Crystal Structure of CRN-4: Implications for Domain Function in
Apoptotic DNA Degradation
Yu-Yuan Hsiao,1,2 Akihisa Nakagawa,3 Zhonghao Shi,2 Shohei Mitani,4
Ding Xue,3 and Hanna S. Yuan2,5*
Institute of Bioinformatics and Structural Biology, National Tsing Hua University, Hsinchu, Taiwan, Republic of China1; Institute of Molecular
Biology, Academia Sinica, Taipei, Taiwan, Republic of China2; Department of Molecular, Cellular and Developmental Biology,
University of Colorado, Boulder, Colorado3; Department of Physiology, Tokyo Women’s Medical University, School of
Medicine, and CREST, JST, Tokyo 162-8666, Japan4; and Graduate Institute of Biochemistry and Molecular Biology,
National Taiwan University, Taipei, Taiwan, Republic of China5
Received 26 June 2008/Returned for modification 4 September 2008/Accepted 23 October 2008

Cell death related nuclease 4 (CRN-4) is one of the apoptotic nucleases involved in DNA degradation in Caenorhabditis elegans. To understand how CRN-4 is involved in apoptotic DNA fragmentation, we analyzed CRN-4's biochemical properties, in vivo cell functions, and the crystal structures of CRN-4 in apo-form, Mn2+ -bound active form, and Er3+bound inactive form. CRN-4 is a dimeric nuclease with the optimal enzyme activity in cleaving double-stranded DNA in apoptotic salt conditions. Both mutational studies and the structures of the Mn2+ -bound CRN-4 revealed the geometry of the functional nuclease active site in the N-terminal DEDDh domain.

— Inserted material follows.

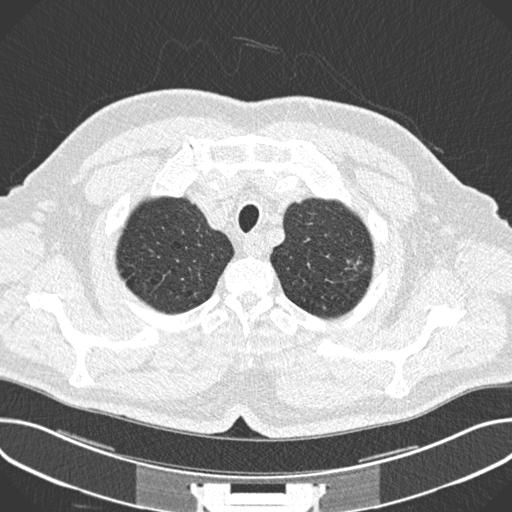
Axial slice from a low-dose chest CT screening exam. Baseline annual screen. Lung window (W 1500 / L -600 HU). Standard (soft-tissue) reconstruction kernel (B30f). Slice 29 of 245 in the series. Male participant, aged 63 years at enrolment. Current smoker at enrolment.
• Expert-annotated lung lesion, bounding box [x1, y1, x2, y2] px = [338, 250, 375, 282].
• The screening reader recorded 2 non-calcified nodules or masses ≥4 mm on this exam; which of them this box marks is not recorded.
• Participant outcome: lung cancer diagnosed 174 days after this screen — adenocarcinoma, NOS, left upper lobe, poorly differentiated (G3), stage IIIA (AJCC 6th edition), 11 mm at pathology.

The C-terminal domain, termed the Zn-domain, contains basic surface residues ideal for nucleic acid recognition and is involved in DNA binding, as confirmed by deletion assays. Cell death analysis in C. elegans further demonstrated that both the nuclease active site and the Zn-domain are required for crn-4's function in apoptosis. Combining all of the data, we suggest a structural model where chromosomal DNA is bound at the Zn -domain and cleaved at the DEDDh nuclease domain in CRN-4 when the cell is undergoing apoptosis.

mcb2009
Electrostatic surface potential and DNA-binding sites of CRN-4. (A) The front and top views of the electrostatic surface potential of CRN-4 show that the surface of Zn-domain is highly basic. The color scale was set from 5 kT/e (red) to 5 kT/e (blue), as calculated by Pymol(9). (B) The top view of the ribbon model of CRN-4 shows the five arginine residues—Arg216, Arg248, Arg253, Arg261, and Arg264—in the Zn-domain (in salmon) exposing on the surface. (C) CRN-4 digested a double-stranded 49-mer DNA more efficiently than the C-terminal Zn-domain deletion mutant. The DNA was digested at 23°C for 180 min because the deletion mutant was less stable. (D) The Zn-domain deletion mutant bound to double-stranded 31-mer DNA with an 8-fold reduced affinity compared to the wild-type CRN-4, as assayed by gel shift experiments. The three arrowheads mark the protein-DNA complexes.